Orientação 1: Segundo a reportagem sobre Lula, em que ano foi firmado o Pacto de Moncloa?
Orientação 2:
Diga se cada frase abaixo está de acordo com a reportagem sobre Lula. Responda sim ou não e cite entre aspas as palavras do texto que decidem.
(a) Lula é candidato do PT à Presidência pela quarta vez.
(b) Lula descarta totalmente recorrer ao FMI.
(c) O vice de Lula é um empresário.
Orientação 3: Siga escrevendo a reportagem sobre Lula e a crise econômica a partir da última frase.

Petista toma acordo social espanhol dos anos 70 como modelo e culpa política de FHC pela crise econômica

PLÍNIO FRAGA
DA REPORTAGEM LOCAL

O candidato do PT à Presidência tentará convencer o eleitorado nos próximos três meses de que o "efeito Lula" que apavora os mercados financeiros tem dupla falha de interpretação: não existiriam nem o efeito nem o Lula anticapitalista que temem.
Para Luiz Inácio Lula da Silva, 56, pela quarta vez candidato do PT à Presidência, o efeito não existe porque fatores internacionais mais amplos, como as dificuldades da economia norte-americana, é que causam abalos num país que aprofundou a sua vulnerabilidade externa em razões da política econômica do governo Fernando Henrique Cardoso. "Risco Lula é terrorismo que pode se voltar contra o governo".
O Lula anticapitalista também não existiria mais. Amadurecido, diz-se habilitado a fazer as reformas de que o país necessita por meio de fóruns nacionais que produzam propostas consensuais. Acena em direção às elites: "Pela primeira vez na história, um trabalhador lidera uma aliança, tendo como vice um empresário bem-sucedido. O que quero? Simbolizar o pacto social que tanto o Fernando Henrique Cardoso falava em 1982, inspirado no Pacto de Moncloa (acordo firmado em 1977 entre as facções políticas da Espanha para assegurar a transição para a democracia)", diz.
Lula evita endemoninhar até mesmo o FMI (Fundo Monetário Internacional), quando questionado se recorreria a ele como alternativa para combater a especulação: "Se precisar, vamos tomar a decisão de acordo com a necessidade. Não dá para antever se vai precisar ou não", desconversa.
Afirma que vai desonerar e estimular a exportação como forma de combate à crise e nega a possibilidade de, sob sua administração, o Brasil repetir a Argentina e ter de chegar ao cúmulo de reter depósitos bancários para evitar o colapso econômico.

Registros extraídos:
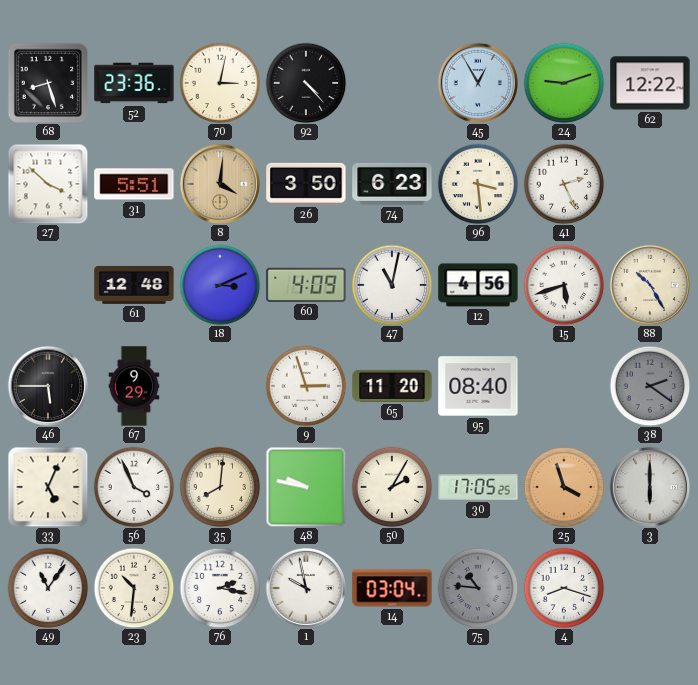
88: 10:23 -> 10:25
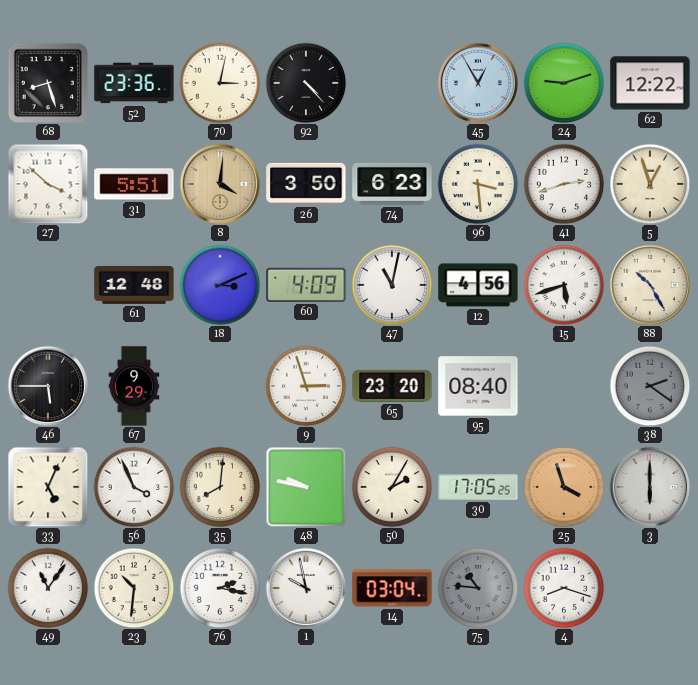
41: 2:26 -> 2:42
5: none -> 12:57
65: 11:20 -> 23:20
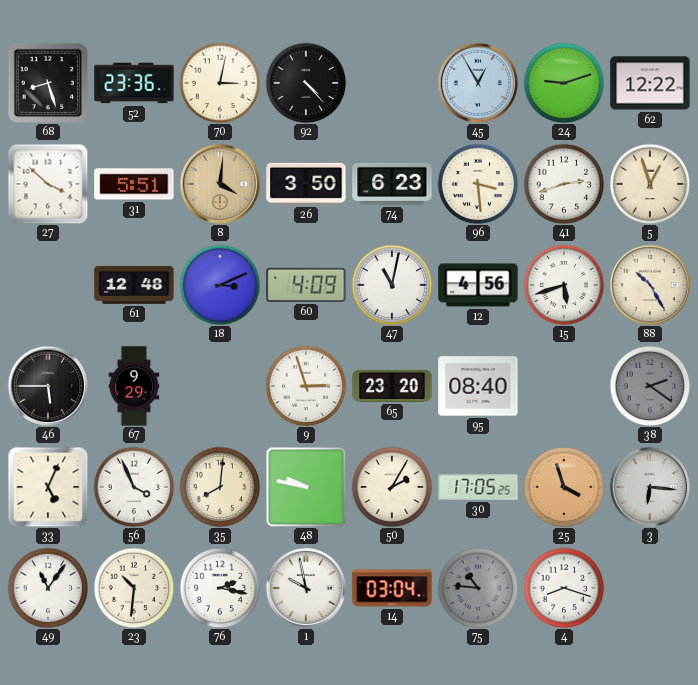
3: 6:00 -> 6:16
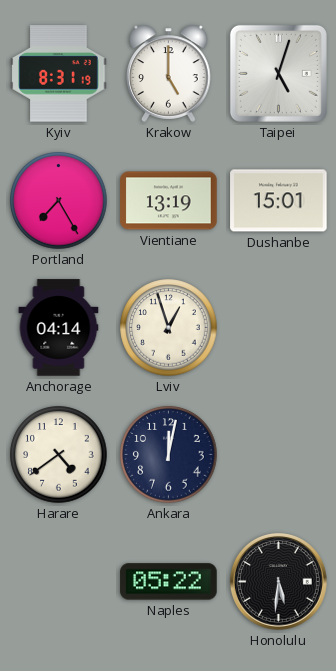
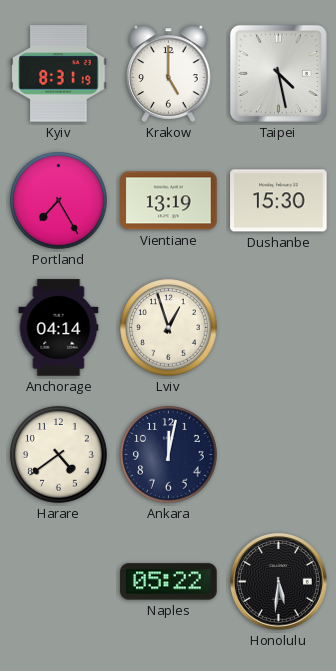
Taipei: 5:03 -> 4:28
Dushanbe: 15:01 -> 15:30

Resposta 1: Em 1977.

Resposta 2:
(a) Sim: "pela quarta vez candidato do PT à Presidência".
(b) Não: "Se precisar, vamos tomar a decisão de acordo com a necessidade."
(c) Sim: "tendo como vice um empresário bem-sucedido".

Resposta 3:
Na segunda-feira, foi esse Lula conciliador que se reuniu por uma hora e meia com a nova embaixadora dos EUA no Brasil, Donna Hrinak, no escritório de um amigo do petista. Lula saiu da conversa dizendo que Hrinak é simpática e que ouviu dela que os preconceitos contra seu nome vêm de quem não o conhece.
O petista parece calmo, mesmo com o PT enfrentando uma série de acusações de irregularidades em uma administração que considerava modelo. "Estou de saco cheio com o denuncismo neste país", afirma o candidato do partido que, para o mal ou para o bem, mais o estimulou.
Risonho, Lula será ungido candidato hoje preocupado com o marketing e com a segurança pessoal. Uma medida que simboliza isso foi a decisão de optar preferencialmente por viajar, daqui por diante, em aviões de carreira comuns. É bom para o marketing em uma campanha na qual o financiamento tornou-se preocupante. E é mais difícil que um avião comercial "caia misteriosamente" do que um simples jatinho de candidato, diz reservadamente. Leia a seguir os principais trechos da entrevista à Folha.

Folha - O Brasil vive um crise econômica que em parte é atribuída ao "efeito Lula". Que riscos o sr. representa para o país?
Luiz Inácio Lula da Silva
- Acho que aí tem um pouco de má-fé e posição ideológica. Outro dia saiu na Folha notícia dizendo que o dólar caiu porque o [tucano José" Serra subiu em uma pesquisa. Cinco dias antes, o Armínio Fraga [presidente do Banco Central" havia oferecido ao mercado títulos com vencimento em outubro, portanto ainda no governo FHC, e o mercado não quis, numa demonstração de que o mercado está pouco preocupado em quem será o presidente da República. O que não está sendo dito é que o governo brincou com coisa séria: tentar ganhar um votinho à custa do terrorismo econômico numa economia fragilizada como a nossa é delicado. Há uma série de coisas assustando o mercado antes do processo eleitoral.
A economia dos EUA está em crise. O dólar se desvalorizou quase 11% em relação ao euro. Muitas empresas americanas, grandes corporações que maquiaram os balanços, estão assustando os investidores de fundos. "Risco Lula" é terrorismo que pode se voltar contra o governo. Até 31 de dezembro, goste ou não goste, é o governo que terá de arcar com a responsabilidade da economia.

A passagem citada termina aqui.